# Cuban Fattie w/ Q-view



## slabtastic (May 28, 2012)

Hey everyone, I'm trying to keep with my streak of smoking something every weekend I can and at the same time trying something I've never done before.

This week I wanted to make a Cuban fatty. Eskay Mild sausage chub ( because thats all that was available) Swiss cheese, Ham, Mustard, Shoe string chopped potato, and sandwich stacker pickles. As suggested I made a cajun southern  potato salad and steamed corn on the cob. It took about 5 hours at 225-230, I think mostly because I used 2 lbs of chub meat ( ahah). I had to use 2 lbs because the 1 just wasn't consistent enough, and probably because the i didn't have wax paper, only press and seal paper, and it was all over place. I also forgot to wrap and roll with the saran wrap before placing the bacon on top.

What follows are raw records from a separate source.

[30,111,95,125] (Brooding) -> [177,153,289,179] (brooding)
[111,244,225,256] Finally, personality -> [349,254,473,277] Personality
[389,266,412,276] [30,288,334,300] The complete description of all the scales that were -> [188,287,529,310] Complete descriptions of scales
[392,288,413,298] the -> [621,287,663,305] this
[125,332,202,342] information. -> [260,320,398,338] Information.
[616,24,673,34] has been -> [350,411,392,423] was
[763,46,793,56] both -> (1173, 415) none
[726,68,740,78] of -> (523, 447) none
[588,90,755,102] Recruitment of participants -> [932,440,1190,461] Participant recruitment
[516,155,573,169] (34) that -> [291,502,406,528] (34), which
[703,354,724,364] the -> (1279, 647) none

I used the chopped potato's to mimic some starchyness of bread from  the traditional sandwich. In the future I'll probably cook the potato's a little prior to fattie insertion just to make them a little softer. They didn't soften up the way I had figured they would have but were very. I'll also add a few more pickles, the 4 in the fattie just didn't get distributed enough.

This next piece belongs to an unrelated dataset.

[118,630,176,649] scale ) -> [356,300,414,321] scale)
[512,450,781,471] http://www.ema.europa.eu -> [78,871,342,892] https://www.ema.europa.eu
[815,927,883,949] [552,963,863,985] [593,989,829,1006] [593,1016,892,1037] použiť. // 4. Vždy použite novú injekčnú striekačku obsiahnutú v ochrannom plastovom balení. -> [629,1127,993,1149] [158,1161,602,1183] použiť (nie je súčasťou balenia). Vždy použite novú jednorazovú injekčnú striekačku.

Enough with the talk and on with the Q-view.


----------



## scarbelly (May 28, 2012)

Looks like a great fattie for sure


----------



## slabtastic (May 29, 2012)

Thanks! I think making the bacon weave is my favorite part


----------



## smokinhusker (May 29, 2012)

Looks great and an awesome idea! I make my fatties now with 2 lbs of meat.

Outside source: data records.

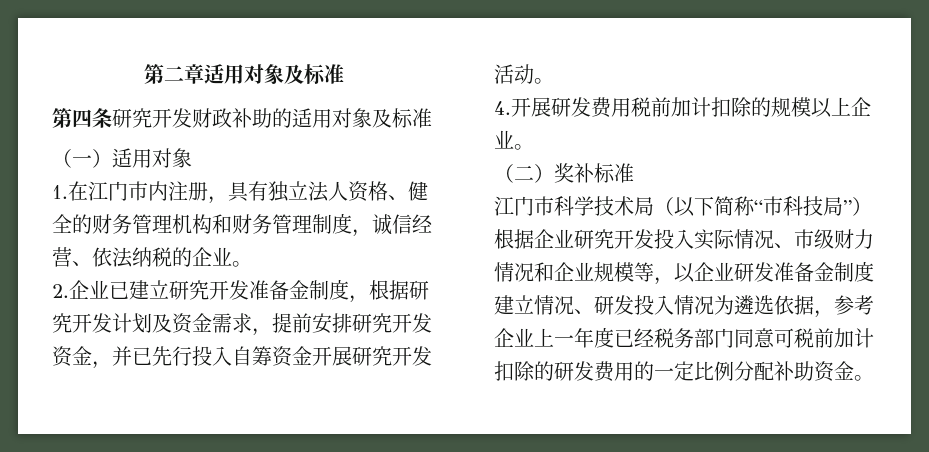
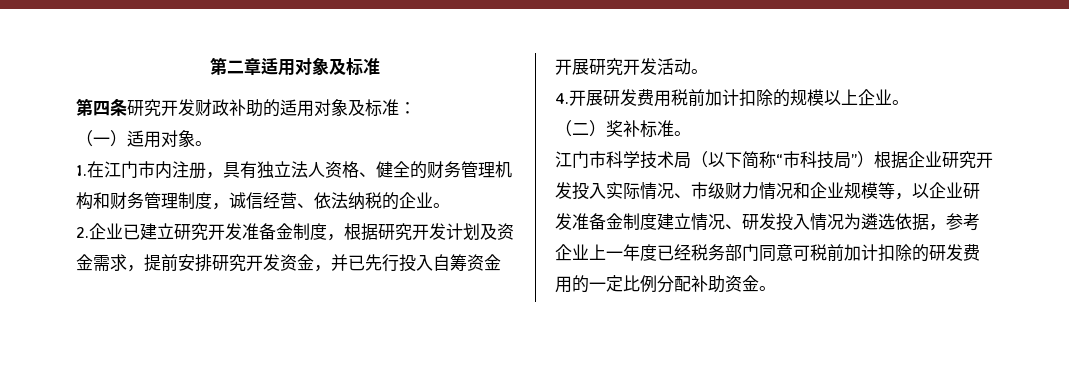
(432, 118) none -> [399,102,416,114] ：
(192, 158) none -> [195,141,212,146] 。
(634, 173) none -> [674,131,691,136] 。

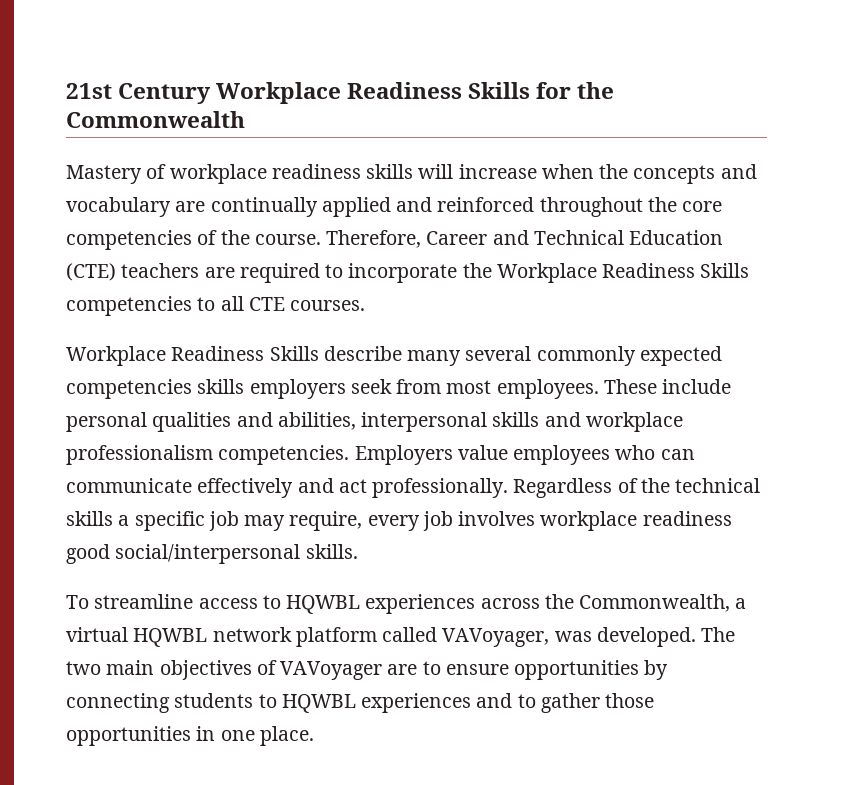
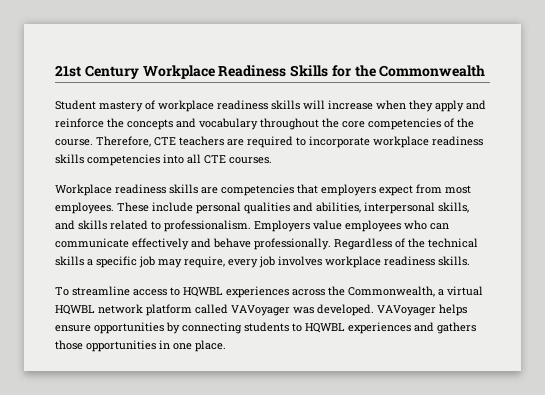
[66,165,142,184] Mastery -> [55,100,143,112] Student mastery
[599,164,757,184] [66,197,535,217] the concepts and vocabulary are continually applied and reinforced -> [409,100,486,112] [55,118,258,130] they apply and reinforce the concepts and vocabulary
[426,230,724,245] [66,263,116,281] Career and Technical Education (CTE) -> [154,137,176,146] CTE
[462,263,750,283] [66,296,366,316] [66,346,722,366] [66,379,392,399] the Workplace Readiness Skills competencies to all CTE courses. // Workplace Readiness Skills describe many several commonly expected competencies skills employers seek -> [373,136,483,148] [55,154,272,166] [55,184,413,196] workplace readiness skills competencies into all CTE courses. // Workplace readiness skills are competencies that employers expect
[492,412,683,432] [66,445,350,465] skills and workplace professionalism competencies. -> [438,202,469,213] [55,220,251,232] skills, and skills related to professionalism.
[338,479,367,493] act -> [213,238,251,248] behave
[66,544,301,564] good social/interpersonal -> (435, 261) none
[442,628,550,647] VAVoyager, -> [231,305,290,316] VAVoyager
[701,627,736,642] [66,660,441,680] The two main objectives of VAVoyager are to -> [377,304,467,316] VAVoyager helps
[517,693,600,713] to gather -> [437,322,476,334] gathers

A helpful tip I learned here for rolling them out fairly even, is in a gallon size resealable bag. 

I put the meat in the bag and seal it except for one corner, smash the meat down and use my rolling pin to even it out.

Then I open the sealed end and cut each adjoining side with a sharp knife or scissors and use the bag to roll it.


----------



## slabtastic (May 29, 2012)

Thanks Husker, 

Did you notice that the cook time was longer because the larger amount of sausage used?

I tried the gallon bag, the sausage stuck to it  and pulled holes in it when i separated the bag from the meat. Rolling it in the bag was great until I cut the plastic off and the sausage came up, so i patched it and rolled on the wax paper. I was able to improvise but it was a little frustrating at first.


----------



## billyj571 (Jul 14, 2012)

looks like you hit the mark nice job


----------